### WRITTEN REQUEST:
Format the listing below, from the line containing "country: Philippines" through its final line, both included, as a JSON list of strings with one string per line and blank lines omitted.

### INPUT FOR THIS TASK:
··········
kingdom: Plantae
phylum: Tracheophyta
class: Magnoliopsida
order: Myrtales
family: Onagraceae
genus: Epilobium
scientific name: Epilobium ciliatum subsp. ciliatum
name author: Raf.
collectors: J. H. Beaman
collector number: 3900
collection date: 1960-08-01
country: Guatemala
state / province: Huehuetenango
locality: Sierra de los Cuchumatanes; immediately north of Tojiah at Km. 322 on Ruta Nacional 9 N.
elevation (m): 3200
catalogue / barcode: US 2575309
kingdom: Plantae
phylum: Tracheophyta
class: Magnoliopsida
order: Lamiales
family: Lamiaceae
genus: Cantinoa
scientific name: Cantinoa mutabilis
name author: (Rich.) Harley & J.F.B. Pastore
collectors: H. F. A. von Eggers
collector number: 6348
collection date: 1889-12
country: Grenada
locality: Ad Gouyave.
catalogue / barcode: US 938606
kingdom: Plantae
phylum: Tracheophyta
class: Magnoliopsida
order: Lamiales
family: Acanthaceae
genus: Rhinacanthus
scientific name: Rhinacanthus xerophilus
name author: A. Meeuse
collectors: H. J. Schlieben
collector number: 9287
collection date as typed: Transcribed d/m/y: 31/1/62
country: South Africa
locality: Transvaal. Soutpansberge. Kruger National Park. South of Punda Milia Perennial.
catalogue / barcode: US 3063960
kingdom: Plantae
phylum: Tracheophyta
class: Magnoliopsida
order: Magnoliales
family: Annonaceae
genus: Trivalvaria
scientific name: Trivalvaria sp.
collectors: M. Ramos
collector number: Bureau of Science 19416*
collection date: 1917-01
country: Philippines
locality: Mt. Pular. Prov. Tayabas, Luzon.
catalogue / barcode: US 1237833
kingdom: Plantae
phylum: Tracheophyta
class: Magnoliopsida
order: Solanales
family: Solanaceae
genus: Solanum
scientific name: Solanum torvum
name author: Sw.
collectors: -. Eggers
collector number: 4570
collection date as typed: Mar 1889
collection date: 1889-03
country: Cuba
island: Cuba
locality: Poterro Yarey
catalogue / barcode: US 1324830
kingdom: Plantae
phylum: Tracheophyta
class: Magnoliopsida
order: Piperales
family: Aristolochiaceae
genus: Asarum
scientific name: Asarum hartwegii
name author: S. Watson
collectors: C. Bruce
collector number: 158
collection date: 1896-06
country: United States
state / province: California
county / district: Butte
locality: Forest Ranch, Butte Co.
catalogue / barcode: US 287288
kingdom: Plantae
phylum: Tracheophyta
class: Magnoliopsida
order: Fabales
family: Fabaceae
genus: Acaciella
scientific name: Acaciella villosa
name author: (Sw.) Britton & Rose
··········
### CORRECT OUTPUT:
[
  "country: Philippines",
  "locality: Mt. Pular. Prov. Tayabas, Luzon.",
  "catalogue / barcode: US 1237833",
  "kingdom: Plantae",
  "phylum: Tracheophyta",
  "class: Magnoliopsida",
  "order: Solanales",
  "family: Solanaceae",
  "genus: Solanum",
  "scientific name: Solanum torvum",
  "name author: Sw.",
  "collectors: -. Eggers",
  "collector number: 4570",
  "collection date as typed: Mar 1889",
  "collection date: 1889-03",
  "country: Cuba",
  "island: Cuba",
  "locality: Poterro Yarey",
  "catalogue / barcode: US 1324830",
  "kingdom: Plantae",
  "phylum: Tracheophyta",
  "class: Magnoliopsida",
  "order: Piperales",
  "family: Aristolochiaceae",
  "genus: Asarum",
  "scientific name: Asarum hartwegii",
  "name author: S. Watson",
  "collectors: C. Bruce",
  "collector number: 158",
  "collection date: 1896-06",
  "country: United States",
  "state / province: California",
  "county / district: Butte",
  "locality: Forest Ranch, Butte Co.",
  "catalogue / barcode: US 287288",
  "kingdom: Plantae",
  "phylum: Tracheophyta",
  "class: Magnoliopsida",
  "order: Fabales",
  "family: Fabaceae",
  "genus: Acaciella",
  "scientific name: Acaciella villosa",
  "name author: (Sw.) Britton & Rose"
]